======== Records for this task ========
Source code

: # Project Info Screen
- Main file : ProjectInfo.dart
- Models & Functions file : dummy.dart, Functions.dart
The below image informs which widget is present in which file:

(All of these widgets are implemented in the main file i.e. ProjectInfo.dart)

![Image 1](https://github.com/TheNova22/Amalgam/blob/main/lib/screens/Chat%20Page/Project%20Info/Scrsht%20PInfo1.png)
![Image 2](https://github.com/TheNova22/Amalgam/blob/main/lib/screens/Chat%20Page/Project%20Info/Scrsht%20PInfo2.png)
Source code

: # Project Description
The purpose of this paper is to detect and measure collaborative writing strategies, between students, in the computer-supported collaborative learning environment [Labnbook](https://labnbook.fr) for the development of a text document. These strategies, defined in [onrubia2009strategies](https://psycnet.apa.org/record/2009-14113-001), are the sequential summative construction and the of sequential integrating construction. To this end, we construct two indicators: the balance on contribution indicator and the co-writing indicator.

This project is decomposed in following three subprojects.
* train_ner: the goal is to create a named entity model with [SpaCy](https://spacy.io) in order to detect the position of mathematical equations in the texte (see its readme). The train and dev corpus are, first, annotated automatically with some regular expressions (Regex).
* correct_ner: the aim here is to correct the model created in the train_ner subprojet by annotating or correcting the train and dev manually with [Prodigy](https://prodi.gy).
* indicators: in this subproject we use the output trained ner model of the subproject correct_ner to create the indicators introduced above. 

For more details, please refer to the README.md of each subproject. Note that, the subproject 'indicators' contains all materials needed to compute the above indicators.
========
(Job) Using the records above, gather all lines where the string "dart" is present.

(Output for this task)
- Main file : ProjectInfo.dart
- Models & Functions file : dummy.dart, Functions.dart
(All of these widgets are implemented in the main file i.e. ProjectInfo.dart)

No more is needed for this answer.